[[ Materials provided open ]]
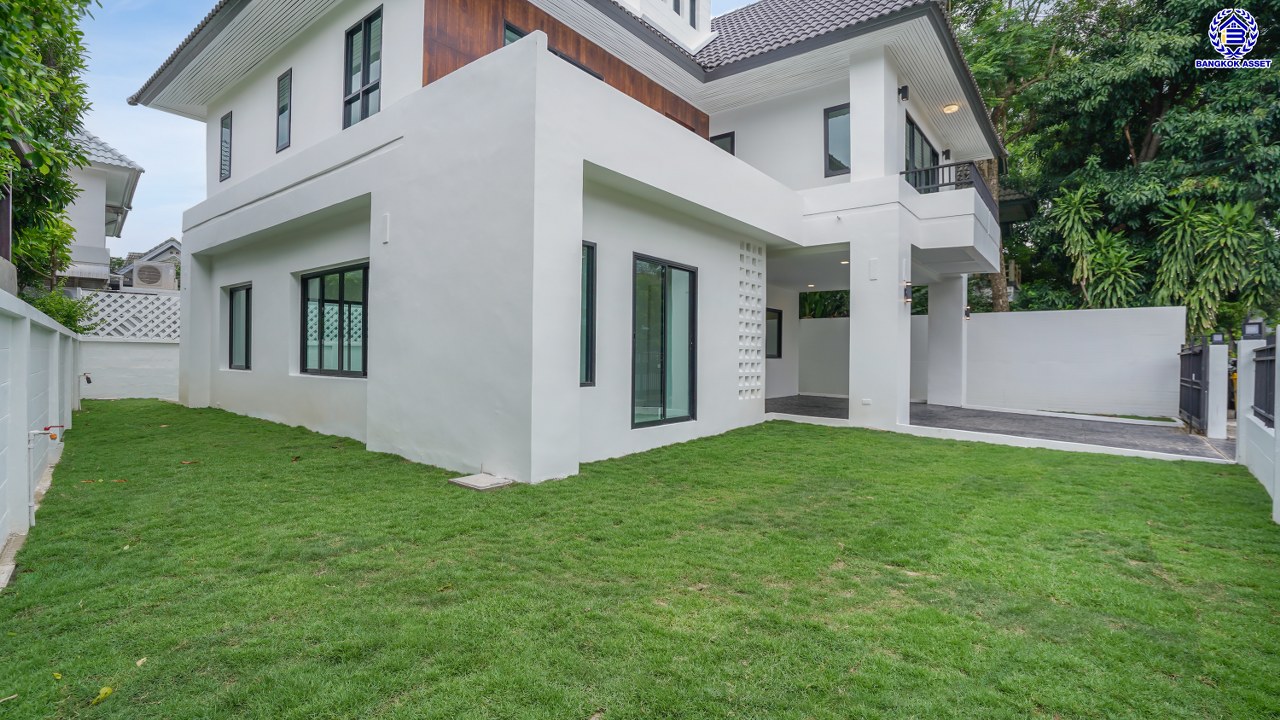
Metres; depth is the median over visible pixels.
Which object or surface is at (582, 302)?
window
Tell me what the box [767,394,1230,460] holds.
driveway
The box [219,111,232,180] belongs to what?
window
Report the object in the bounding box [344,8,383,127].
window
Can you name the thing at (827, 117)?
window
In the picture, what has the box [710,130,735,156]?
window
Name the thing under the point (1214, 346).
gate post
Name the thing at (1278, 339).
boundary wall
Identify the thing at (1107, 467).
lawn
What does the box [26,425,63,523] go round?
water pipe
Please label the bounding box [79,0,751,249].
sky
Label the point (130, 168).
neighbouring house
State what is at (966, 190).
balcony
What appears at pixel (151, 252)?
distant house
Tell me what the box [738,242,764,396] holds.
lattice
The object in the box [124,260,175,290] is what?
air conditioner
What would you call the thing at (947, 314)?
pillar
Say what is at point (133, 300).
lattice fence
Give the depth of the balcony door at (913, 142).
12.18 m
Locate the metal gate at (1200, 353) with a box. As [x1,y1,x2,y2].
[1178,336,1209,433]
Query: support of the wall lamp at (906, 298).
attached to the house at (218, 241)
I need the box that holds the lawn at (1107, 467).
[0,401,1279,719]
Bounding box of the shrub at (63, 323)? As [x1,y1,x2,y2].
[25,286,97,333]
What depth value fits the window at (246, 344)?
10.89 m
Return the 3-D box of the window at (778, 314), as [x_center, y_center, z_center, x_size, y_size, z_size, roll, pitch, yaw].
[3.074,-0.651,14.689,0.153,1.356,1.137,1,0,39]
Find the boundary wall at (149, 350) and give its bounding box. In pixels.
[75,289,181,400]
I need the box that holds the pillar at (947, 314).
[928,275,966,405]
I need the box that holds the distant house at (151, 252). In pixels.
[110,238,181,291]
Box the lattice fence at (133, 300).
[79,288,180,340]
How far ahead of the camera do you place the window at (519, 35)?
8.00 m
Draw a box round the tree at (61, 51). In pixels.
[0,0,101,291]
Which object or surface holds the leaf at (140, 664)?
on the lawn at (1107, 467)
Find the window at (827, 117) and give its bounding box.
[824,103,850,175]
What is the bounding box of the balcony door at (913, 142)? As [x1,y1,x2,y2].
[904,114,940,189]
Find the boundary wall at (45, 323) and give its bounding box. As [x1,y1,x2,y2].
[0,286,83,580]
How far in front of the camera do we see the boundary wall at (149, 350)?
12.76 m
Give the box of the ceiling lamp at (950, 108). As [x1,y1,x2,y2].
[942,102,960,113]
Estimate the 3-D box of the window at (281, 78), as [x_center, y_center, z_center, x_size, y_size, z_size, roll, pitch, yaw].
[-5.687,-4.014,9.861,0.639,1.303,0.165,1,0,39]
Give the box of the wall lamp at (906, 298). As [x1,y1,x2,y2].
[902,281,912,303]
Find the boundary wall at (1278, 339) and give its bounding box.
[1236,324,1279,523]
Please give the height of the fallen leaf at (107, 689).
0.035 m
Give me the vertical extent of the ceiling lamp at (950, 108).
0.176 m
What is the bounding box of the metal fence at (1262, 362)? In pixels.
[1251,335,1276,425]
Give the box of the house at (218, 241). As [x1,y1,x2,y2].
[135,0,1007,481]
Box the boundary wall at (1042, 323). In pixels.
[965,305,1183,418]
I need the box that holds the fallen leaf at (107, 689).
[91,685,112,704]
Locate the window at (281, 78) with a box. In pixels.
[275,67,291,154]
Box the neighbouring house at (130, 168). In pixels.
[59,125,144,290]
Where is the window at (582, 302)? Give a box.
[579,241,595,385]
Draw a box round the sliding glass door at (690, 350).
[631,253,696,427]
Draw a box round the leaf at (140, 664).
[135,656,147,667]
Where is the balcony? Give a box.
[896,169,999,273]
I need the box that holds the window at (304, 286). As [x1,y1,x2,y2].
[299,263,367,377]
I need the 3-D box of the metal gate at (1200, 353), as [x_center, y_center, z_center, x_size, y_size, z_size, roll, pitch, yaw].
[9.117,0.402,10.085,0.085,1.538,1.717,1,0,39]
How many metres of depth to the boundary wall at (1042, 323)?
12.82 m
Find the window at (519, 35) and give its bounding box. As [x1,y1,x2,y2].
[502,21,526,45]
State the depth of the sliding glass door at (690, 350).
8.04 m
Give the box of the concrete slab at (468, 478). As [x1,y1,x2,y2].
[448,472,514,490]
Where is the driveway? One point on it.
(977, 414)
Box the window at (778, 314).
[766,307,782,358]
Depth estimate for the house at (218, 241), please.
8.29 m
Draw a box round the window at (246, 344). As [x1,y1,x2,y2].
[228,283,251,370]
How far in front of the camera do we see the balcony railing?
11.11 m
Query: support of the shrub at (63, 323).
on the ground
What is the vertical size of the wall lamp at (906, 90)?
0.265 m
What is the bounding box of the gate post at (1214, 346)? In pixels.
[1205,338,1229,438]
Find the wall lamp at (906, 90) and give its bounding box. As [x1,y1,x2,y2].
[898,84,909,101]
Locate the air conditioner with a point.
(146, 270)
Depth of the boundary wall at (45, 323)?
4.67 m
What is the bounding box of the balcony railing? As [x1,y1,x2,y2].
[900,160,995,213]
[[ Materials provided closed ]]
• _Required action_: Return every record above exactly as written, but drop the pictures.

• _Worked solution_:
Metres; depth is the median over visible pixels.
Which object or surface is at (582, 302)?
window
Tell me what the box [767,394,1230,460] holds.
driveway
The box [219,111,232,180] belongs to what?
window
Report the object in the bounding box [344,8,383,127].
window
Can you name the thing at (827, 117)?
window
In the picture, what has the box [710,130,735,156]?
window
Name the thing under the point (1214, 346).
gate post
Name the thing at (1278, 339).
boundary wall
Identify the thing at (1107, 467).
lawn
What does the box [26,425,63,523] go round?
water pipe
Please label the bounding box [79,0,751,249].
sky
Label the point (130, 168).
neighbouring house
State what is at (966, 190).
balcony
What appears at pixel (151, 252)?
distant house
Tell me what the box [738,242,764,396] holds.
lattice
The object in the box [124,260,175,290] is what?
air conditioner
What would you call the thing at (947, 314)?
pillar
Say what is at point (133, 300).
lattice fence
Give the depth of the balcony door at (913, 142).
12.18 m
Locate the metal gate at (1200, 353) with a box. As [x1,y1,x2,y2].
[1178,336,1209,433]
Query: support of the wall lamp at (906, 298).
attached to the house at (218, 241)
I need the box that holds the lawn at (1107, 467).
[0,401,1279,719]
Bounding box of the shrub at (63, 323)? As [x1,y1,x2,y2].
[25,286,97,333]
What depth value fits the window at (246, 344)?
10.89 m
Return the 3-D box of the window at (778, 314), as [x_center, y_center, z_center, x_size, y_size, z_size, roll, pitch, yaw].
[3.074,-0.651,14.689,0.153,1.356,1.137,1,0,39]
Find the boundary wall at (149, 350) and give its bounding box. In pixels.
[75,289,181,400]
I need the box that holds the pillar at (947, 314).
[928,275,966,405]
I need the box that holds the distant house at (151, 252). In pixels.
[110,238,181,291]
Box the lattice fence at (133, 300).
[79,288,180,340]
How far ahead of the camera do you place the window at (519, 35)?
8.00 m
Draw a box round the tree at (61, 51). In pixels.
[0,0,101,291]
Which object or surface holds the leaf at (140, 664)?
on the lawn at (1107, 467)
Find the window at (827, 117) and give its bounding box.
[824,103,850,175]
What is the bounding box of the balcony door at (913, 142)? As [x1,y1,x2,y2].
[904,114,940,189]
Find the boundary wall at (45, 323) and give its bounding box. As [x1,y1,x2,y2].
[0,286,83,580]
How far in front of the camera do we see the boundary wall at (149, 350)?
12.76 m
Give the box of the ceiling lamp at (950, 108). As [x1,y1,x2,y2].
[942,102,960,113]
Estimate the 3-D box of the window at (281, 78), as [x_center, y_center, z_center, x_size, y_size, z_size, roll, pitch, yaw].
[-5.687,-4.014,9.861,0.639,1.303,0.165,1,0,39]
Give the box of the wall lamp at (906, 298). As [x1,y1,x2,y2].
[902,281,912,303]
Find the boundary wall at (1278, 339) and give its bounding box.
[1236,324,1279,523]
Please give the height of the fallen leaf at (107, 689).
0.035 m
Give me the vertical extent of the ceiling lamp at (950, 108).
0.176 m
What is the bounding box of the metal fence at (1262, 362)? In pixels.
[1251,335,1276,425]
Give the box of the house at (218, 241). As [x1,y1,x2,y2].
[135,0,1007,481]
Box the boundary wall at (1042, 323). In pixels.
[965,305,1183,418]
I need the box that holds the fallen leaf at (107, 689).
[91,685,112,704]
Locate the window at (281, 78) with a box. In pixels.
[275,67,291,154]
Box the neighbouring house at (130, 168). In pixels.
[59,125,144,290]
Where is the window at (582, 302)? Give a box.
[579,241,595,385]
Draw a box round the sliding glass door at (690, 350).
[631,253,696,427]
Draw a box round the leaf at (140, 664).
[135,656,147,667]
Where is the balcony? Give a box.
[896,169,999,273]
I need the box that holds the window at (304, 286). As [x1,y1,x2,y2].
[299,263,367,377]
I need the 3-D box of the metal gate at (1200, 353), as [x_center, y_center, z_center, x_size, y_size, z_size, roll, pitch, yaw].
[9.117,0.402,10.085,0.085,1.538,1.717,1,0,39]
How many metres of depth to the boundary wall at (1042, 323)?
12.82 m
Find the window at (519, 35) and give its bounding box. As [x1,y1,x2,y2].
[502,21,526,45]
State the depth of the sliding glass door at (690, 350).
8.04 m
Give the box of the concrete slab at (468, 478). As [x1,y1,x2,y2].
[448,472,514,490]
Where is the driveway? One point on it.
(977, 414)
Box the window at (778, 314).
[766,307,782,358]
Depth estimate for the house at (218, 241), please.
8.29 m
Draw a box round the window at (246, 344). As [x1,y1,x2,y2].
[228,283,251,370]
How far in front of the camera do we see the balcony railing?
11.11 m
Query: support of the shrub at (63, 323).
on the ground
What is the vertical size of the wall lamp at (906, 90)?
0.265 m
What is the bounding box of the gate post at (1214, 346)? In pixels.
[1205,338,1229,438]
Find the wall lamp at (906, 90) and give its bounding box. As [x1,y1,x2,y2].
[898,84,909,101]
Locate the air conditioner with a point.
(146, 270)
Depth of the boundary wall at (45, 323)?
4.67 m
What is the bounding box of the balcony railing? As [x1,y1,x2,y2].
[900,160,995,213]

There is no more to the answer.